##### PASSAGE SHOWN #####

Figure 2. In Vitro Testing of the Cas9/RecA System. Three groups (Cas9/RecA, Cas9, and Control) were applied to HEK293FT cells, and fluorescence was measured to determine which type of DNA repair occurred.
Cai et al.³ transfected their Cas9/RecA, Cas9, and control elements (Fig 2) into human embryonic kidney 293FT cells expressing a blue fluorescent protein. When the cells have a C allele at position 196, they express a blue fluorescent protein, but a point mutation changing it to a T allele can cause the expression of enhanced green fluorescent protein. Loss of fluorescence indicates that non-homologous end joining occurred because an indel was introduced at position 196, while expression of enhanced green fluorescent protein indicates HDR occurred and the T allele is present. They saw a 1.7-fold increase in green fluorescent cells in the Cas9/RecA group compared to Cas9 only. Next, they tried their technique in vivo by electroporating rd1 mice with the Cas9/RecA and Cas9 plasmids. The Cas9/Rec- treated mice had a fivefold increase in surviving rods and a fourfold increase in surviving cones compared to Cas9 treated mice. Electroretinogram data showed that the greatest functional difference occurred in brighter light. However, the protein expressed in Cas9/RecA-treated mice was only about 2% of what was expressed in wild-type mice.

##### EXTRACTED ENTRIES #####

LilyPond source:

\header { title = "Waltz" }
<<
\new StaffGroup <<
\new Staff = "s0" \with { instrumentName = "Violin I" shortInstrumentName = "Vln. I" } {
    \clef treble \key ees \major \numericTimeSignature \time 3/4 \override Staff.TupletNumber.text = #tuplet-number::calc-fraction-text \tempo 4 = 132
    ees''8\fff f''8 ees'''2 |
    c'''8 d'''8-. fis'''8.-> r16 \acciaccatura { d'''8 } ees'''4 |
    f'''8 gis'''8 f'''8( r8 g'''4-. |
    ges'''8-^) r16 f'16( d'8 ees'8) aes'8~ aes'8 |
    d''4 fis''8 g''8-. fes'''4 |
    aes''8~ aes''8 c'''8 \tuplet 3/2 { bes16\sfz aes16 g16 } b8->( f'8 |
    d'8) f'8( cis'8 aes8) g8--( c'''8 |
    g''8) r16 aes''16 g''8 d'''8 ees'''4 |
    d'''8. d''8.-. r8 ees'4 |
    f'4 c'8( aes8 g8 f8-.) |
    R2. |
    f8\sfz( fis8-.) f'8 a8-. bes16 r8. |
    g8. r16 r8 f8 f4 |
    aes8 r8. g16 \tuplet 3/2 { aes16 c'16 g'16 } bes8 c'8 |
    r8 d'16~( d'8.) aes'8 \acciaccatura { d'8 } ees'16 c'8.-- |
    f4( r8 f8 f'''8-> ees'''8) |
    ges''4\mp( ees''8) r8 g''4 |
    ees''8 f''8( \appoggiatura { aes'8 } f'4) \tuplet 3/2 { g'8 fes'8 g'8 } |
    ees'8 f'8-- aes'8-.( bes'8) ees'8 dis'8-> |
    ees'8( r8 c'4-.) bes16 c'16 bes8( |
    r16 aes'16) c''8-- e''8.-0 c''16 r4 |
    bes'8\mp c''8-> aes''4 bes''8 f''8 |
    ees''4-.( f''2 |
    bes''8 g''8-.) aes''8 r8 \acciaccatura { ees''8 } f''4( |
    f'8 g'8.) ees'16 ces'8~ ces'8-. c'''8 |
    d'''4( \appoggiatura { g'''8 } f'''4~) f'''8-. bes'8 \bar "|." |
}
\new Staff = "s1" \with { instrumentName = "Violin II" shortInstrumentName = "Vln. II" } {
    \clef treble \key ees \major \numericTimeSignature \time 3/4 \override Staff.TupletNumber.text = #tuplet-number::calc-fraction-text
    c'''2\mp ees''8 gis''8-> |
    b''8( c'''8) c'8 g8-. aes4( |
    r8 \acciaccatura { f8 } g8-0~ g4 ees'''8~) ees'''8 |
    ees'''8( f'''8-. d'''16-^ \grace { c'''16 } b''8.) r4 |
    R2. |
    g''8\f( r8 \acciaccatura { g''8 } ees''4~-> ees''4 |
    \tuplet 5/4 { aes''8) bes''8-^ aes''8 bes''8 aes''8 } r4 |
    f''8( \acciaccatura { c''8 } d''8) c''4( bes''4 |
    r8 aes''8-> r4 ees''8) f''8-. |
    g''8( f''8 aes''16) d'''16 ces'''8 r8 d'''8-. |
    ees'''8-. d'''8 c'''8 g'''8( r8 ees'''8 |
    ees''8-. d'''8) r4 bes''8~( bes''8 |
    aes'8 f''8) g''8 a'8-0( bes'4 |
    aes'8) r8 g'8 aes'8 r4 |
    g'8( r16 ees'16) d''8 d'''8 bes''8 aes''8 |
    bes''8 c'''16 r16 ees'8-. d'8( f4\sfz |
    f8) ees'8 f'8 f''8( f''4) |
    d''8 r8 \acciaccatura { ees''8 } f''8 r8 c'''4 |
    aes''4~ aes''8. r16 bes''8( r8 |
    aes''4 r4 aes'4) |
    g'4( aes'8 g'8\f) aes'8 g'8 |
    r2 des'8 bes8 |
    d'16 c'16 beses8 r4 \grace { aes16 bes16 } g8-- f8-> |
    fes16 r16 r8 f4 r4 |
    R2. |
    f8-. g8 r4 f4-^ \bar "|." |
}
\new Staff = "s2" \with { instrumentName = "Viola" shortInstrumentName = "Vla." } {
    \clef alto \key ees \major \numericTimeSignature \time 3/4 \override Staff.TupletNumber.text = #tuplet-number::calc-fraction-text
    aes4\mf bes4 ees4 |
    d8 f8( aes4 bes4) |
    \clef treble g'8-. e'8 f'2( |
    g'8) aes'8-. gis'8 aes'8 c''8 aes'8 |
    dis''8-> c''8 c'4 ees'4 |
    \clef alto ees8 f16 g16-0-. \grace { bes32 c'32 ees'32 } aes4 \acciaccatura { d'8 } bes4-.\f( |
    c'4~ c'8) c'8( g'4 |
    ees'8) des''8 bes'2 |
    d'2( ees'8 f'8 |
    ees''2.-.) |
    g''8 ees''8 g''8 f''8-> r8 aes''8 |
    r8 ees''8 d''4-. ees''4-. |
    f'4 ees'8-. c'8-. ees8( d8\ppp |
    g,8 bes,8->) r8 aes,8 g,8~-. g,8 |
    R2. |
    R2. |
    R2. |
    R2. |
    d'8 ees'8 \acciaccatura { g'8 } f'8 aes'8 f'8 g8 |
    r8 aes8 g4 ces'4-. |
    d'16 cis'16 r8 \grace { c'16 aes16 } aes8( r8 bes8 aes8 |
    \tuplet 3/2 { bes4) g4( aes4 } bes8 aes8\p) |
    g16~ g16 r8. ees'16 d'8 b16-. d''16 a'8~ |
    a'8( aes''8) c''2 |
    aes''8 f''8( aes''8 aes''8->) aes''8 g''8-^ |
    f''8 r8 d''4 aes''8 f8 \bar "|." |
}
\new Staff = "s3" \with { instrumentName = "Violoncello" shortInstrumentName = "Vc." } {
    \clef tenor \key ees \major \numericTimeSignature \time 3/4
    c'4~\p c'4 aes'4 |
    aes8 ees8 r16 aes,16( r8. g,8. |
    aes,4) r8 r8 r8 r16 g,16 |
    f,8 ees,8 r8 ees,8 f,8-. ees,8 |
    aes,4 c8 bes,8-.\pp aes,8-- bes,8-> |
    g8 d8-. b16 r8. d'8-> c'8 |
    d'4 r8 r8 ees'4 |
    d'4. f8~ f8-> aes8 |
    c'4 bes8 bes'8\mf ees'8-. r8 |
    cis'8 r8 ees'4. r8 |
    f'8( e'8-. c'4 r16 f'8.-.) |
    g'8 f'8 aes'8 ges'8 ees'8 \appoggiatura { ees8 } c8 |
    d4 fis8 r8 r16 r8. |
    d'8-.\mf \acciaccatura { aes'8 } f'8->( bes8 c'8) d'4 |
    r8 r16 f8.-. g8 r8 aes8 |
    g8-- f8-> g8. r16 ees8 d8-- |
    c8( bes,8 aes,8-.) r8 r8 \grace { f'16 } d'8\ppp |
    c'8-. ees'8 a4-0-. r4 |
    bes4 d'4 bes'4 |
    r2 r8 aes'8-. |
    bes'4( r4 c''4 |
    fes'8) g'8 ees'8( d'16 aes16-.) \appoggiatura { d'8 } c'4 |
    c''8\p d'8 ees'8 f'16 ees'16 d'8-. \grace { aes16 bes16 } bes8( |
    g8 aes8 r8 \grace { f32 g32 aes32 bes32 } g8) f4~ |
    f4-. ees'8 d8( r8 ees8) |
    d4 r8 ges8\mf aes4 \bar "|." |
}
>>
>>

#####

■ **TASKS TO COMPLETE**
- a) Reproduce the Cas9/RecA passage word for word between "Figure 2. In" and "DNA repair occurred.", inclusive.
- b) Decide whether each statement agrees with the Cas9/RecA passage. Answer yes or no, and quote the words that settle it.
(i) The Cas9/RecA group showed a 1.7-fold increase in green fluorescent cells compared to Cas9 only.
(ii) Loss of fluorescence indicates that HDR occurred.
(iii) Cas9/RecA-treated mice expressed the protein at the same level as wild-type mice.
- c) Carry on the Cas9/RecA passage from where it stops.

■ **WRITTEN RESPONSES**
- a)
Figure 2. In Vitro Testing of the Cas9/RecA System. Three groups (Cas9/RecA, Cas9, and Control) were applied to HEK293FT cells, and fluorescence was measured to determine which type of DNA repair occurred.

- b)
(i) Yes: "They saw a 1.7-fold increase in green fluorescent cells in the Cas9/RecA group compared to Cas9 only."
(ii) No: "Loss of fluorescence indicates that non-homologous end joining occurred"
(iii) No: "the protein expressed in Cas9/RecA-treated mice was only about 2% of what was expressed in wild-type mice."

- c)
Cai et al.³ chose the rd1 mouse model for their experiment, which has an aggressive phenotype. The rd10 mouse, also with a PDE6B mutation, has been suggested as an alternative for modeling RP in humans.⁷ Since they found more success treating postnatal day 0 mice than postnatal day 3 mice, allowing a longer treatment window would likely provide better results and be more representative of the human disease progression. Additionally, mice have a 35:1 rod-to-cone ratio, while humans have a ratio of 20:1. Experimentation in an animal with a more similar retina would better predict the effect on humans. The Sloughi Dog, or Arabian Greyhound, is affected by retinal atrophy due to PDE6B mutations, but people are generally hesitant to test potentially dangerous treatments on animals that are common pets.
Expression of 2% of the wild-type amount of protein seems trivial. However, patients can lose a significant amount of rods and cones (up to 90%) before noticing a difference in the clarity of their vision. Restoration to 20/20 vision is not necessarily the goal. About 90% of rods must be lost before cone degeneration, so maintaining beneath that threshold can prevent the most deleterious effects. Overall, the combined CRISPR-Cas9/RecA therapy shows promise for editing terminally differentiated cells, and in tandem with other tools for promoting HDR like vSLENDR, a technique using an adeno-associated virus, could provide significant benefits to patients with neurological disease.